We went over yesterday what not to do when asking for a raise. Now the meaty stuff: What should you actually do when you ask for a raise? It’s tricky business, because it means both asserting your worth and not seeming like an entitled brat. But dude, don’t you want more money? Yes? Then get cracking on the following.
1. Have proof of your value to the company.
Document your achievements, whether it’s a high-trafficking blog post for the company or a huge sale. Then, if possible, quantify those achievements (for example, “This post I did got 300K hits, which means XYZ in pageviews, and advertisers noticed–see how many more deals we got afterward?”). Have all of these on hand for when you schedule your meeting with your boss, and for the love of Chris Hemsworth, seem excited about them. Even if they’re boring.
2. Time it carefully.
Done something awesome recently? Now’s a good time to ask for a raise. If you’ve only been on board for a few months, or if you know the company is struggling financially, don’t ask for more money just yet. You’ll look, well, entitled. And remember what we discussed about that?
If you practice what you’re going to say before you actually say it for real, you’ll sound more confident, assured and in charge when you actually have your meeting. In turn, you’re also less likely to ramble or flub your words, which can only help your case.
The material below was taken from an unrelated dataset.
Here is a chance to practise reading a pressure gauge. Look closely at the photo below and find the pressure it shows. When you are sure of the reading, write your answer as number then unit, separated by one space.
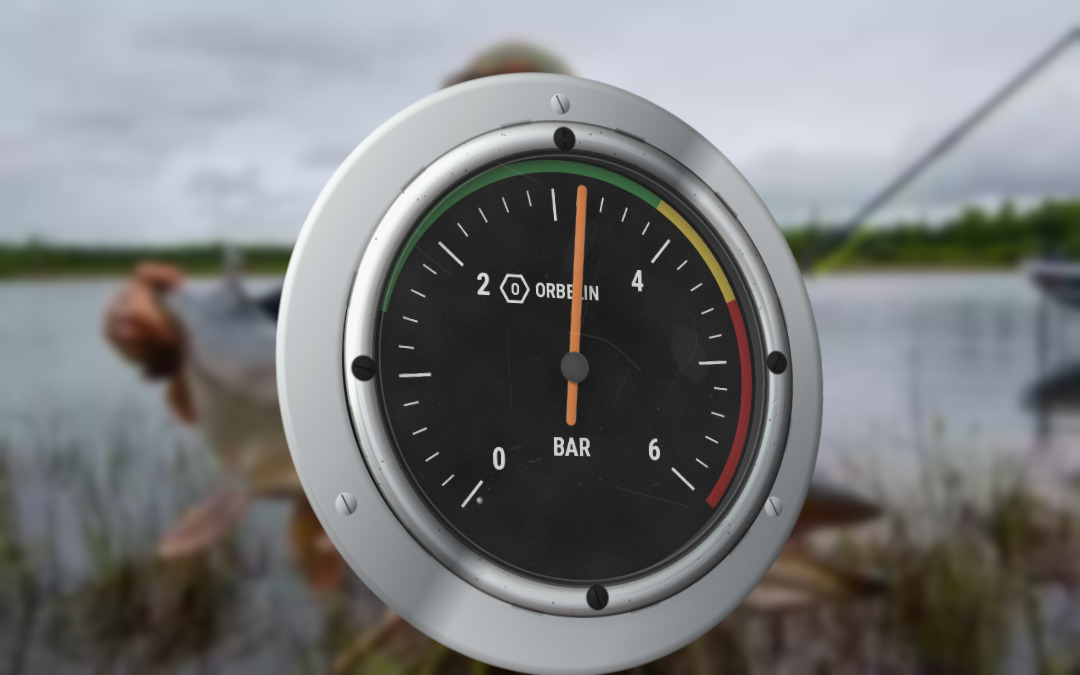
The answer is 3.2 bar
4. Ask if you deserve a pay cut.
Mindf*ck! This is a bit of an underhanded way to psych employers out, but it works: Ask your boss if she’s happy with your performance. If she is, ask if you deserve a pay cut. This will initially confuse them, at which point you’ll explain that the cost of living has increased, and that by keeping your current salary, you’re effectively taking a pay cut because your salary has less value now than it did a year ago.
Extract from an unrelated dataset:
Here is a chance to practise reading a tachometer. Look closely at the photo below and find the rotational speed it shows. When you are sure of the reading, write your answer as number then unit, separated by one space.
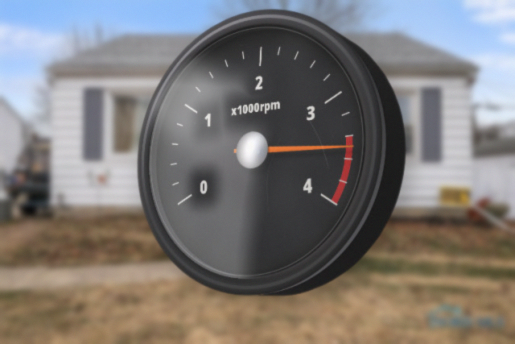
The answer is 3500 rpm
5. Let your boss determine how much of a raise to actually give you.
Always let them give you a number. You can highball them afterward if you want and maybe meet in the middle, but know that the average raise is 5 to 10 percent per year. If they offer you anything within that range, it’s fair. But be sure to let them throw out the first (and probably final) figure.
6. Have alternative options handy if the boss says no to an actual pay raise.
If they can’t afford to give you more actual money, you can negotiate other perks instead: Can you work remotely once a week? Can you nab an extra vacation day or two? Summer Fridays? You have options, so be sure to include them in your talks if more cold, hard cash isn’t one of them.